Cependant, Isaltina n'a pas abandonné et a pris soin de changer à la position inversée afin que nous puissions profiter d'un éloquent demi-neuf; J'ai remercié le fait que ma gaieté physiologique l'emportait sur mon incohérence et j'étais exultante quand j'ai senti une érection déroutante survenir vigoureusement peu de temps avant de remplir la bouche de ma tante qui s'est empressée d'améliorer la succion afin que nous puissions profiter de nouveaux moments de plaisir immense et intense.
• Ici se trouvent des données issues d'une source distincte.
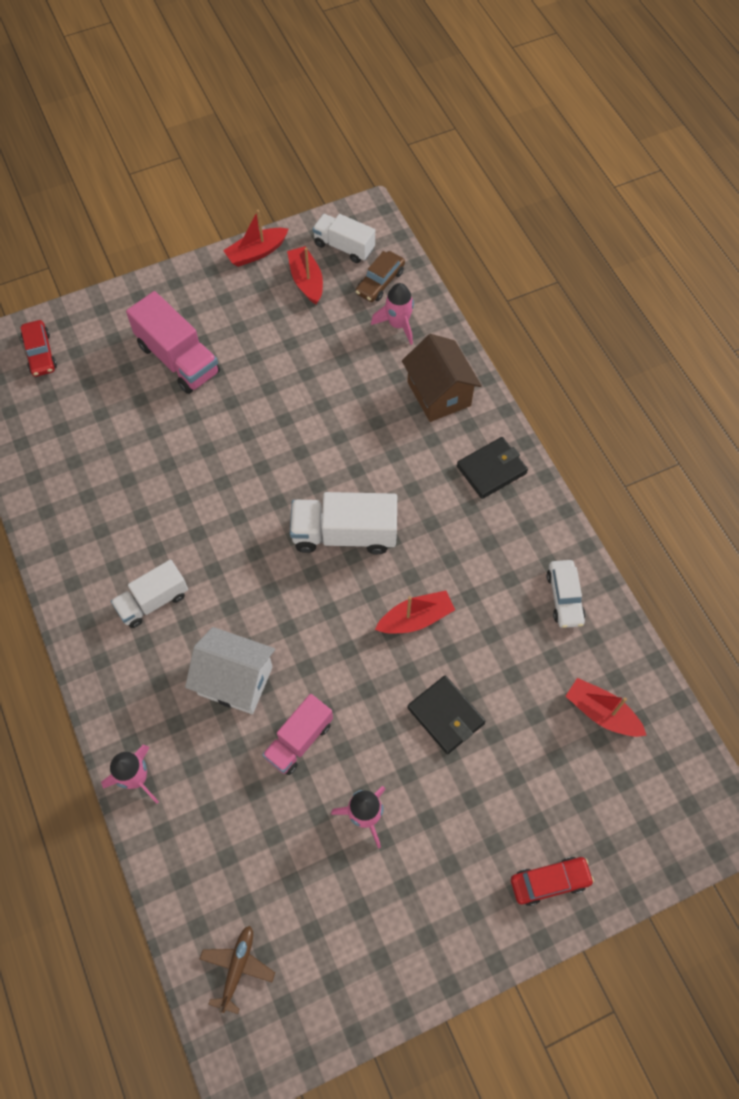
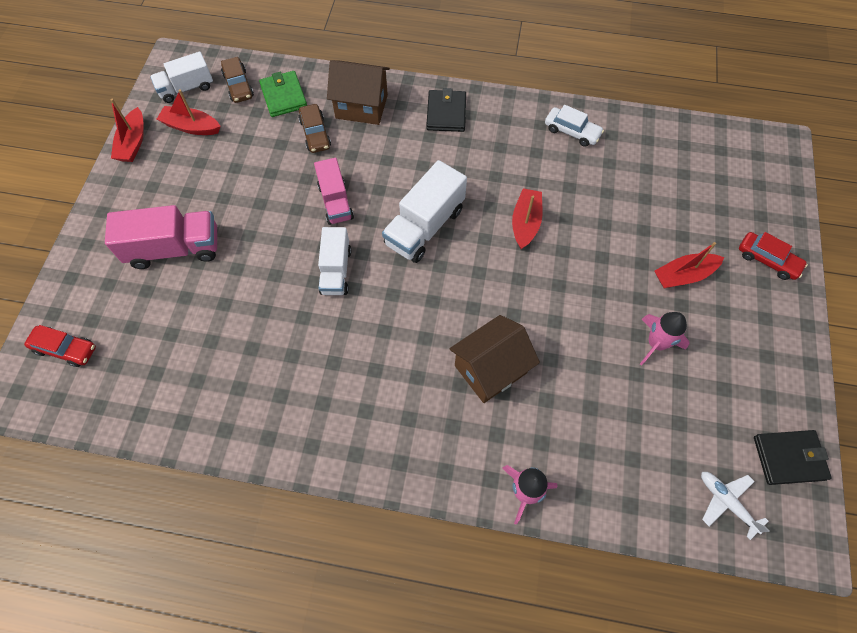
camera: 55 degrees left, 0 degrees up
(153, 601) = (377, 391): white truck -> white truck (336, 271)
(235, 681) = (490, 369): white house -> brown house
(237, 967) = (726, 502): brown plane -> white plane
(299, 740) = (569, 353): pink truck -> pink truck (335, 202)
(376, 378) = (315, 134): none -> brown car
(398, 324) = (284, 96): pink rocket -> green wallet
(445, 716) = (611, 249): black wallet -> black wallet (789, 458)
(549, 882) = (767, 260): red car -> red car turned 105 degrees clockwise
(601, 713) = (667, 161): red boat -> red boat (683, 275)

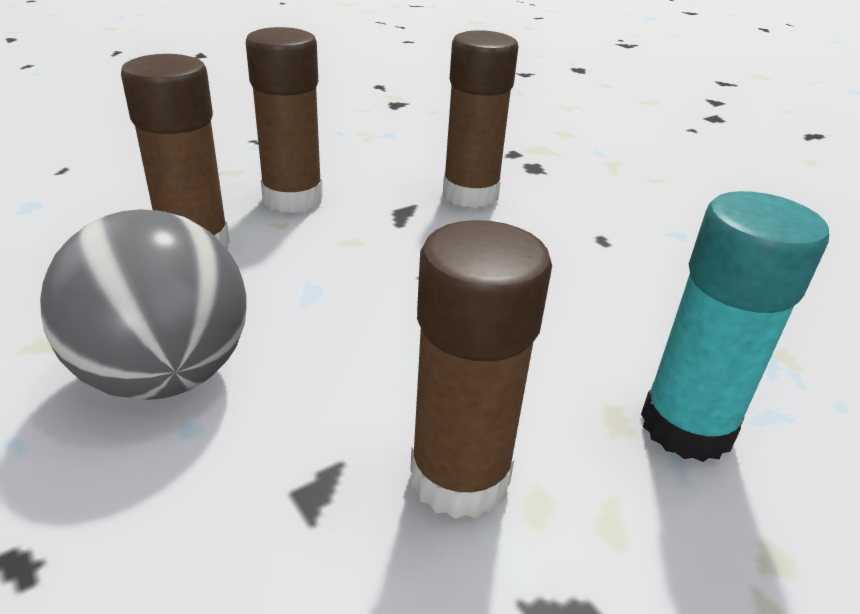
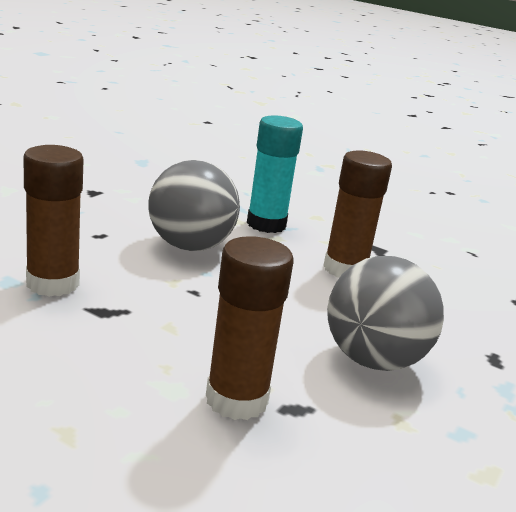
camera: 115 degrees left, 10 degrees down
(292, 199) = (114, 371): brown glue stick -> none
(568, 302) = (190, 246): none -> grey ball

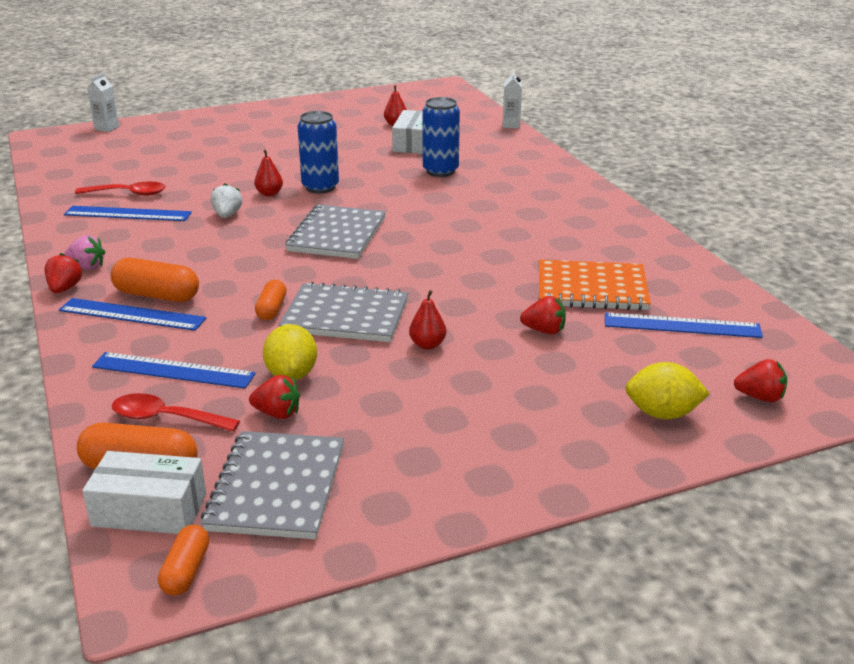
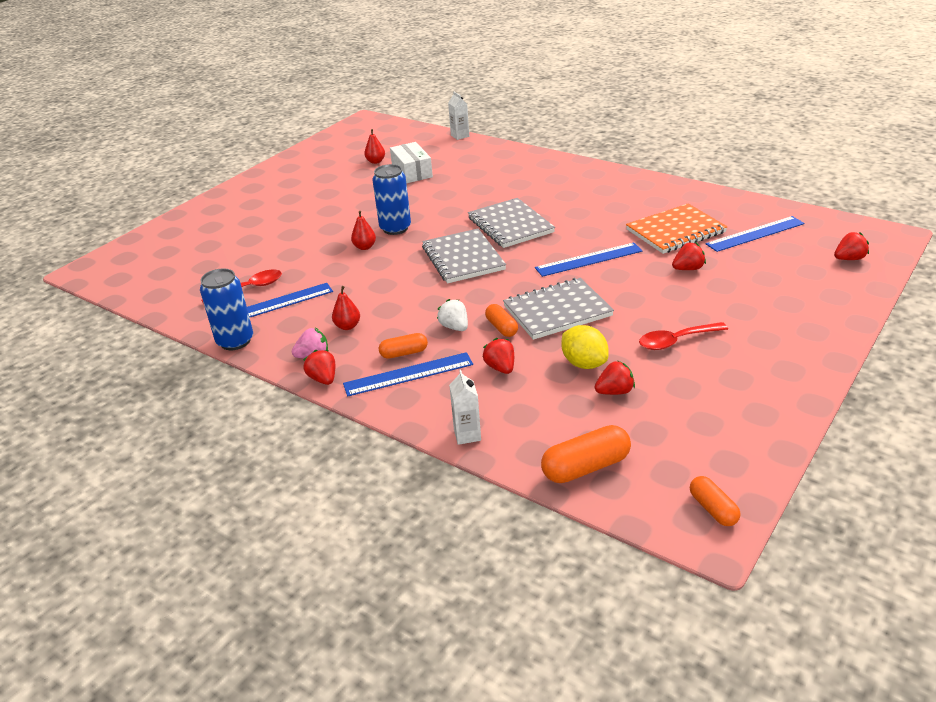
camera: 30 degrees left, 5 degrees up
(106, 128) = (135, 243): white carton -> white carton (467, 435)
(149, 510) = (634, 488): white box -> none
(157, 295) = (404, 353): orange capsule -> orange capsule, size x0.62
(166, 418) = (550, 429): red spoon -> red spoon (676, 341)
(173, 370) = (502, 397): blue ruler -> blue ruler (588, 259)
(213, 344) = (500, 368): none -> red strawberry
(227, 215) = (358, 275): white strawberry -> white strawberry (454, 327)
(277, 488) = (686, 435): grey notebook -> grey notebook (510, 225)
(427, 345) = (636, 307): red pear -> red pear (347, 326)
(440, 171) = (463, 186): blue can -> blue can (235, 341)
(662, 414) = (818, 290): yellow lemon -> none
Il n'a pas fallu longtemps pour qu'elle se mette à quatre pattes sur le lit balançant son cul et m'appelant à baiser.
Mon excitation était d'une telle ampleur que j'ai enterré le pyro dans la cuisine avec deux coups de pied très forts, forçant ma tante à grincer des dents afin de ne pas crier d'excitation; j'ai commencé une succession de coups de pied profonds et rythmés qui ont duré longtemps jusqu'à ce qu'elle annonce la surprise de profiter d'un plaisir anal surprenant; que pour moi c'était une joie indescriptible stimulante de continuer à punir cette queue avec des coups de pied plus furieux; et j'étais tellement concentré sur ma tâche qu'il m'a fallu beaucoup de temps pour remarquer l'arrivée de Verena avec son excitation renouvelée au point de se mettre dans une position qui laissait son petit oiseau à portée de la bouche de sa mère.
"Allez, salope, sucez votre petite fille, sucez!" demanda-t-elle avec un ton exaspéré, en frottant même sa joue sur les lèvres d'Isaltina, qui ne voyait pas d'autre choix que de manger la succulence qui était à portée de sa bouche.
De mon côté, j'ai apprécié le spectacle sans perdre le rythme des coups de poing véhéments punissant impitoyablement le cul de ma tante, étant encore plus surprise quand elle a annoncé un nouveau plaisir anal, me laissant dans un état de grâce pour avoir réalisé un tel exploit. Déjà en sueur, épuisée et en douleur, ma tante a pleuré pour que je lui donne un répit en même temps que Verena exigeait que je la baise à nouveau comme compensation pour le temps qu'elle avait été dans la sécheresse conjugale; quand nous avons changé de position, j'ai couvert ma cousine et mis du fer dans sa poche battant avec la même vigueur qu'elle l'avait fait avec sa mère qui était couchée à côté de nous anticipant la vision de sa fille étant baisée par son cousin; je n'imagine pas non plus ce qui lui est passé par l'esprit, mais j'ai pu avoir l'impression qu'elle voyageait dans le temps.
Longtemps plus tard, alors que Verena était déjà épuisée de tant de plaisir, j'ai essayé de reculer, mais elle a insisté sur le fait que j'avais besoin d'un autre tour de macho qui lui mouillait la bouche, et j'ai accepté en accélérant mes mouvements jusqu'à ce que j'atteigne finalement mon point culminant en éprouvant un orgasme libérateur en déchargeant du sperme chaud et épais à l'intérieur de mon petit cousin coquin. À la fin de tout cela, j'ai été saisie par une épuisement colossale incapable de bouger sans sentir mes muscles douloureux et ma tête bourdonnante. Ils ont insisté pour que je dorme avec eux, mais j'ai regretté de ne pas avoir pu le faire en me rappelant dans la voiture qui est venue dans la voiture de mon père que j'aurais besoin de lui le lendemain matin. C'était un congédict laconique et quelque peu déprimant, car j'avais le sentiment distinct de la nuit dernière que j'avais bien apprécié la compagnie de ma tante et de mon cousin.
La distance n'a été interrompue que par la nouvelle de la mort de mon oncle dans un grave accident de voiture, quelque chose qui a résonné avec mon père, car c'était l'une des rares fois où je l'ai vu retenir ses larmes.